Worried about talk that investors were interested in the small church in this fast-growing area, Mr. Evans bought the building to prevent an undesirable company or—worse yet—another tire dealership from putting its roots there. Fort Mill has a population of about 8,000 in the town and 30,000 in the township, but it is close to bustling Charlotte, N.C.
“I wanted to be able to control who my neighbor was,” Mr. Evans said.
Mr. Evans plans to lease the church—a modular building with no steeple—to a pastor who will run another Baptist congregation, he said. He has no plans to expand his home or his business, and he has already received several calls from interested pastors.
“I don't want to disrupt the harmony of the church,” he said of the 26-year-old church.
While he doesn't plan to sell the building now, Mr. Evans isn't discounting its investment value. He did not disclose the purchase price of the land, but he said a corner lot down the road sold for $1.2 million.
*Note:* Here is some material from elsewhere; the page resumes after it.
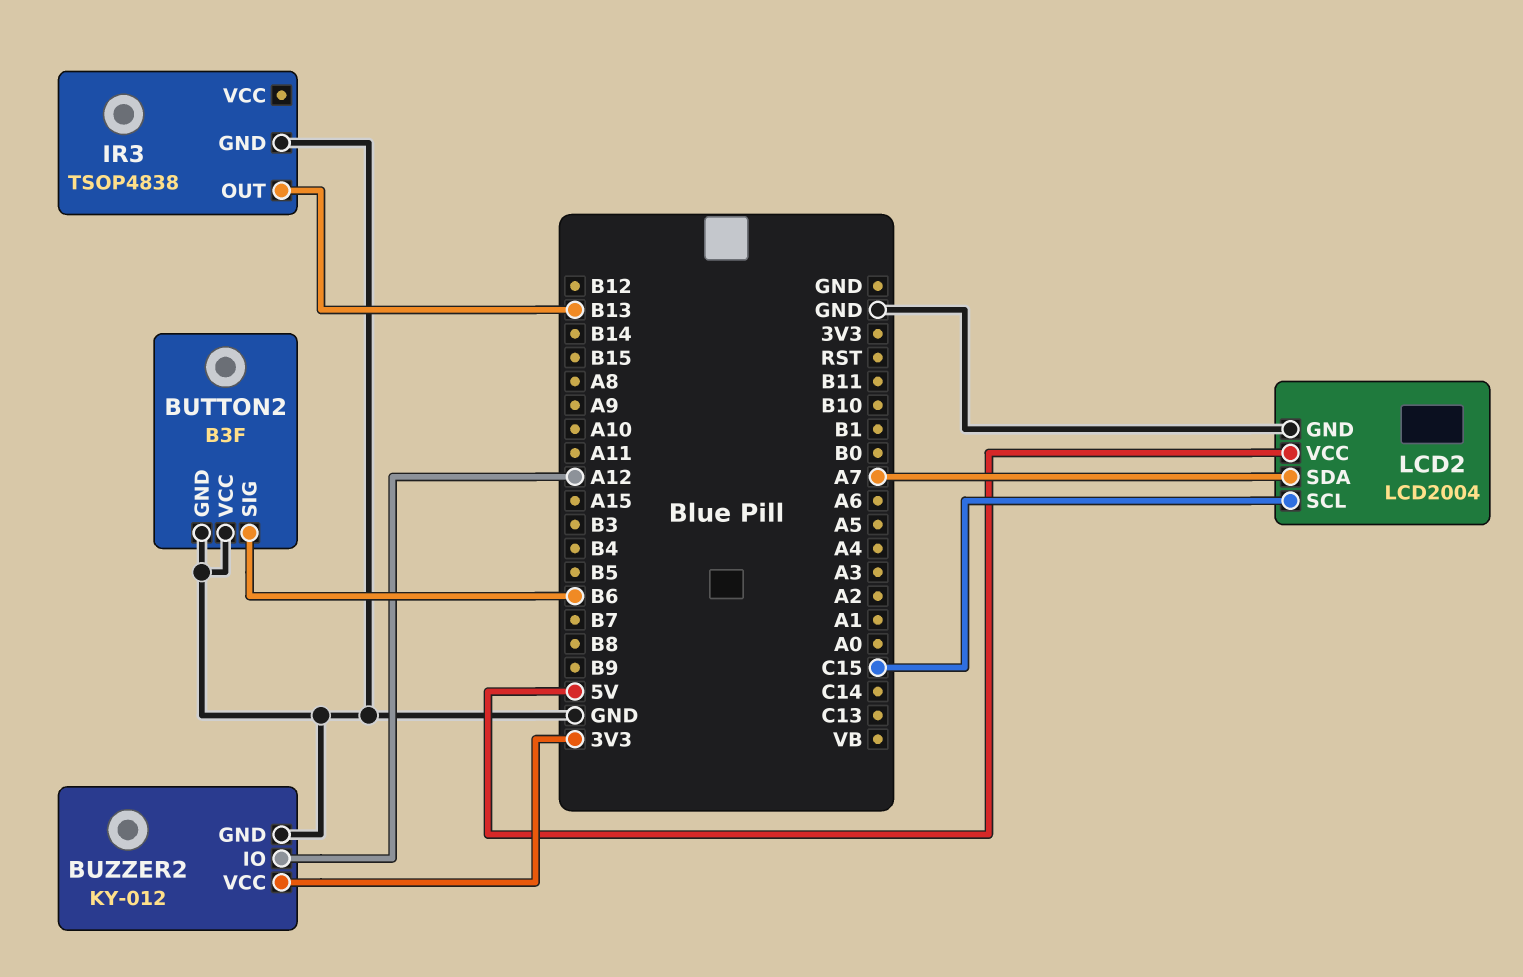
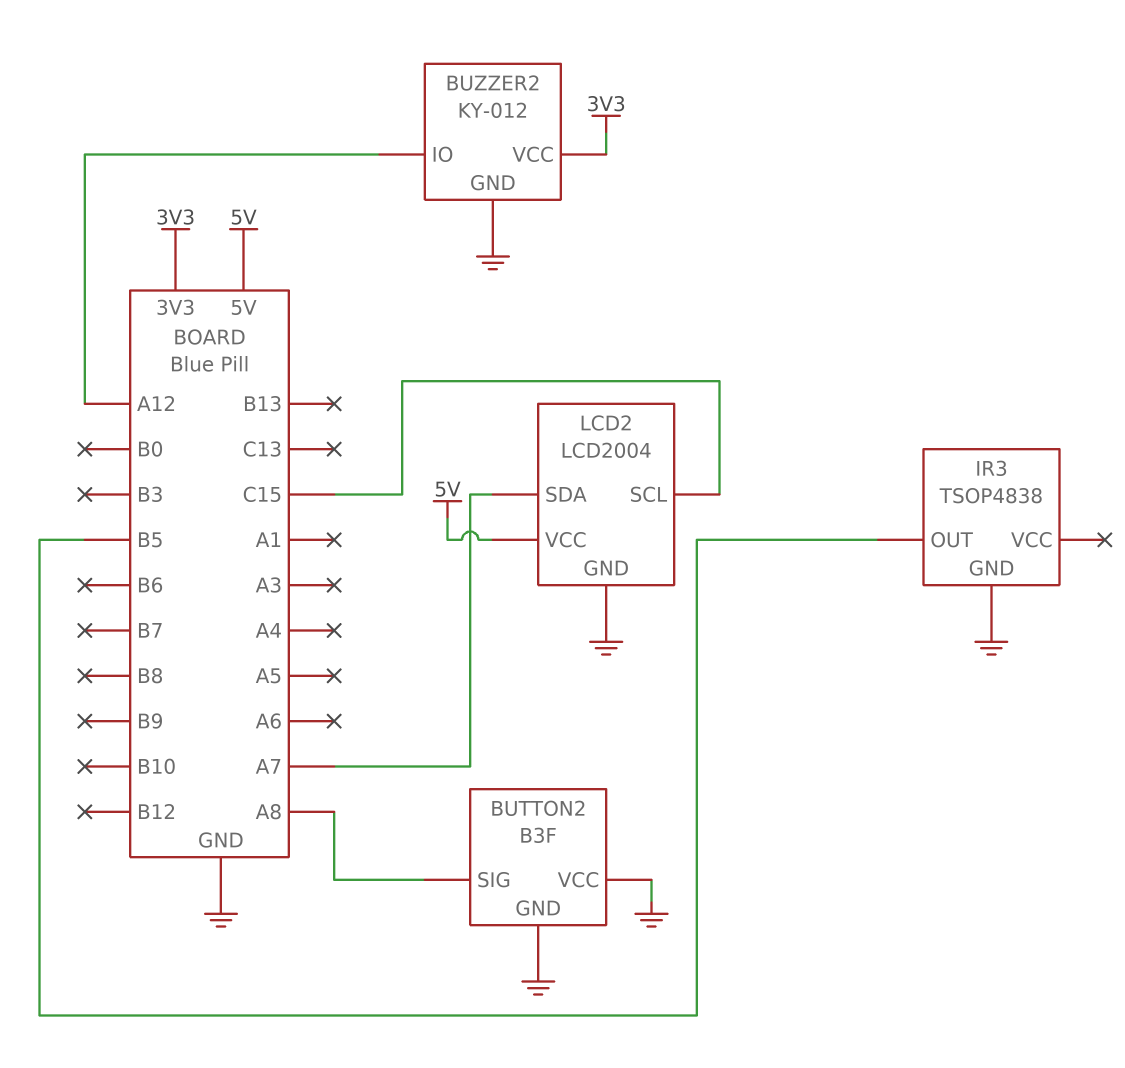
BUTTON2 pin SIG: B6 -> A8
IR3 pin OUT: B13 -> B5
“This is just a valuable piece of property,” he said.
Mr. Evans plans to garner some income from the rent, plus its likely sale when he's ready to retire. He doesn't plan to add any outlets to his single-store dealership, which his father founded in 1980.
“My next move is to retire,” said Mr. Evans, 35.
That retirement plan isn't just a leap of faith, he said. Mr. Evans credits the success of his business with his extremely loyal customer base. In fact, he said as much as 80 percent of his business is from repeat customers.
“I have made it off of repeat business,” he told Tire Business.
The largest contributing factor is just working with people one-on-one and relying on word-of-mouth advertising, he said. He keeps traditional advertising at a minimum, with a Yellow Pages ad his most extravagant tool.
Another bonus has been the wrecker service. In addition to selling primarily Bridgestone, Michelin and Dunlop brands, Evans Tire is on a rotation with other companies in the area to tow vehicles for the York County sheriff department, the city, the police department and the state highway patrol.
“It's decent,” he said of the profits. “You make an honest living.”